> **Consignes de travail**
Traduisez en anglais cette phrase du texte de l'exercice : « Lui seul est descendu du Ciel, s’est penché vers moi et a offert sa vie pour me sauver. »

> **Texte de l'exercice**
..........

Mais pour l’homme qui connaît sa terrible hérédité (le double crime sexuel de nos premiers parents), qui peut le sauver du désespoir ? Nous sommes, même bien portants, vivants et heureux, ce pauvre homme de la parabole, tombé entre les mains des brigands et à demi-mort. Cet étranger de passage, qui sans aucune obligation de se déranger, de se gêner, a eu pitié de ce malheureux, c’est Jésus ! Lui seul est descendu du Ciel, s’est penché vers moi et a offert sa vie pour me sauver. Jésus s’est montré mon prochain, en toute vérité, Jésus est mon bon Samaritain, voilà ce que chacun de nous peut dire !
Notre Père en tire deux conséquences, l’une de fait, l’autre de droit :
1 - Je suis sauvé, guéri, bien content de moi ainsi reparti dans la vie et dans l’amour de Dieu. C’est le baptême qui me rend heureux ! Car c’est lui qui m’a fait entrer dans la grâce de Dieu et m’a rendu son adoption, voilà le fait ! L’eau du baptême m’a réellement lavé, mon cœur est désormais un vase pur, nettoyé de ses horreurs et rempli d’un onguent précieux d’agréable odeur. Je suis réhabilité ! Quel état merveilleux ! dont la robe blanche de mon baptême est le symbole : je veux la garder toute ma vie.
2 - Je dois une reconnaissance infinie et éternelle à Jésus qui m’a sauvé par sa Croix et par son Baptême. C’est dans le Sang Précieux qui a coulé du Cœur transpercé de Jésus sur la Croix que j’ai été baptisé. Mon cœur bondit d’amour pour Jésus-Christ ! Je suis heureux dans la mesure où je reconnais le don que Jésus-Christ m’a fait. Le bien qui est en moi vient de Jésus. Il a été si bon de me sauver et Il remplit mon cœur d’amour pour Lui. Ma première joie dans la vie, ma première dignité, c’est d’aimer Jésus, d’avoir reçu le baptême, de m’être inscrit dans l’Église et de vouloir participer à tous ses sacrements. Ce bonheur ne vient pas de moi, mais de mon Père Céleste en moi. Certes, il reste encore des côtés vils en moi, mais ce n’est plus une possession du diable en moi, ce ne sont que de petites branchettes qu’il faudra élaguer.

..........

> **Extrait de données**
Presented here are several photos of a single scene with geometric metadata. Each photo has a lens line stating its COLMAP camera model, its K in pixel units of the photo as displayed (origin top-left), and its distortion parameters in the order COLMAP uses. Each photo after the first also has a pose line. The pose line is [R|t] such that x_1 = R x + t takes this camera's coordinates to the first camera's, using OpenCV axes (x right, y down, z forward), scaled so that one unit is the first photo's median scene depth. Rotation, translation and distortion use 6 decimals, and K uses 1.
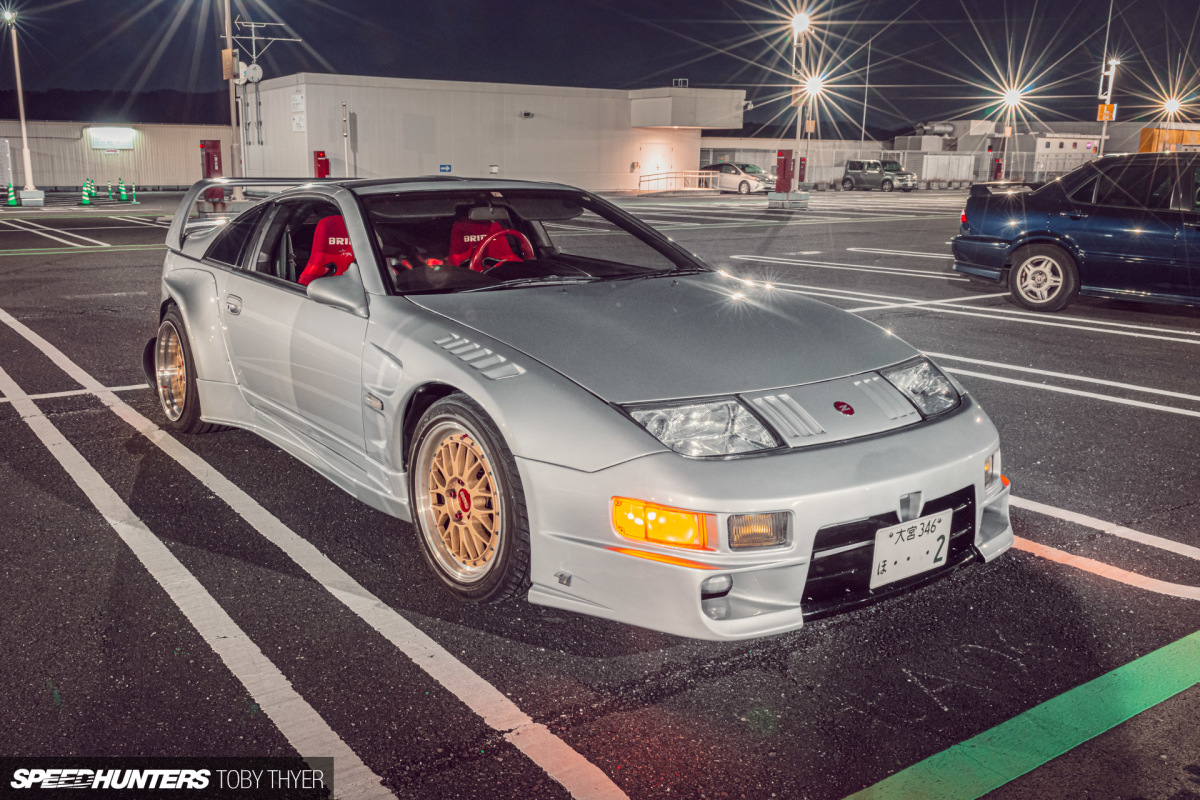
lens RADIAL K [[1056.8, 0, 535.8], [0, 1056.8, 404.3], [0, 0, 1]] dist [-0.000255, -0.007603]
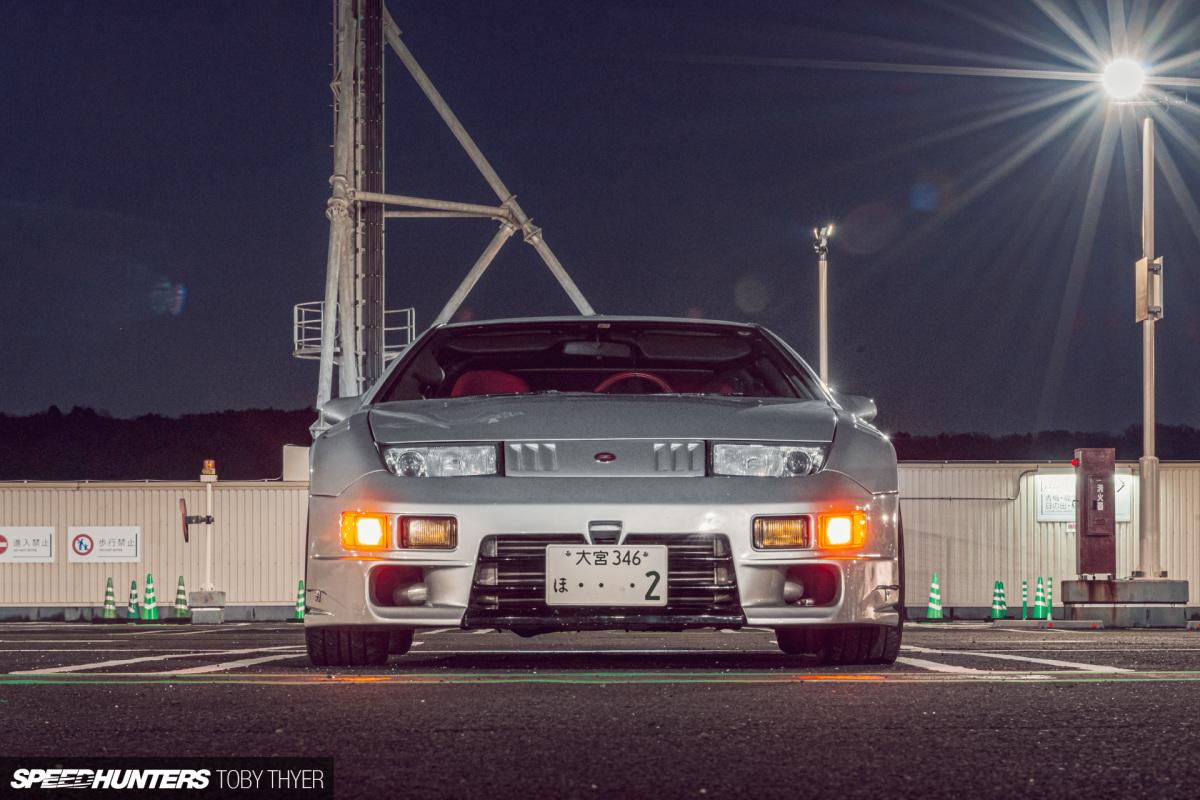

..........

> **Corrigé de l'exercice**
He alone came down from Heaven, bent down toward me, and offered his life to save me.